Without the precise efforts of hundreds of landing craft crews, the soldiers making up the greatest invasion force the world has ever seen might well be slaughtered before they even hit the beaches. D-Day would become a colossal disaster.

The Allies knew it. So did the Nazis.

Exercise Tiger was one of several secret pre-invasion practice runs scheduled off the southern coast of England, near an evacuated village named Slapton Sands. On the night of April 27 one of the convoys taking part in the exercise was sailing towards shore, loaded down with men and materiel, just like the real thing soon to come.

Everything was orderly and going to plan until the dark of night was shattered by a series of rapid explosions. Large LST (Landing Ship, Tank) boats were suddenly rocked by terrible convulsions.
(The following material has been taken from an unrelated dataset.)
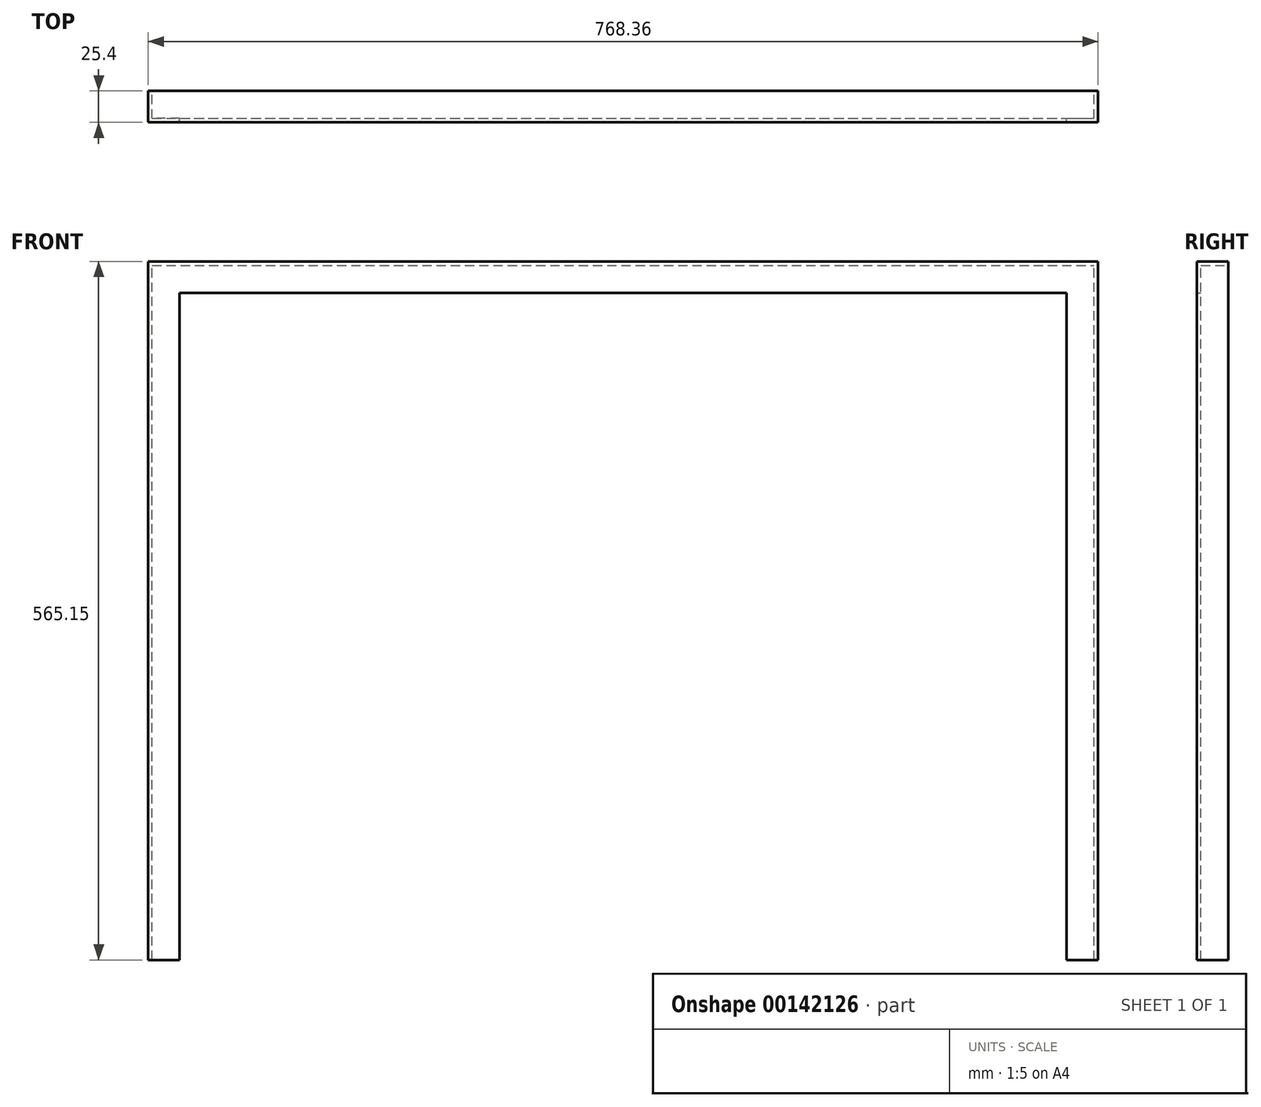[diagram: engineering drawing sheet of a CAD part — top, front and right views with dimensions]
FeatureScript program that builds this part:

A small fleet of small German E-boats had stumbled upon the convoy, and upon seeing this incredible target, moved in, fired their torpedoes, and then escaped.

Across the decks of ships shock and confusion quickly turned to panic.

What the hell was happening? This was only supposed to be a training exercise!

Within minutes numerous boats were aflame and listing badly. The air was filled with countless men yelling and screaming. Some of the infantrymen, boys really who had not yet seen action and didn’t know better, assumed they were being attacked and started firing on their own Allied boats. Improper instructions for deploying newly designed inflatable life vests sent many servicemen to watery deaths.

And as if all that wasn’t chaotic enough, a simple typographical error in their written orders had given boat captains the wrong radio frequency for calling in emergency help. No communication was going out.

By first light of dawn the waters off Slapton Sands were covered with still burning oil and hundreds of bodies, some still alive. In all, 749 navy and army personnel were lost that terrible night. Many of the bodies were never recovered.

Within hours of the disaster Supreme Allied Commander Dwight Eisenhower ordered that any and all mention of what happened during Exercise Tiger was strictly forbidden. The survivors were told not to say anything to anybody lest they be immediately court-martialed. What would it do to the confidence and morale of the free world if they heard of this disaster weeks before the actual D-Day landings?

Of course the great Allied invasion did take place at Normandy on June 6, 1944, and with that came the beginning of the end for Hitler’s ‘Thousand Year Reich.’

But by then the bodies of the men who died that night had been buried in secret in England with no public release of how they met their end.

Even years after the war was won the U.S. military at the highest levels kept the lid tight on Exercise Tiger. The first public ceremony commemorating the men who lost their lives didn’t take place until November 15, 1987. a secret no more.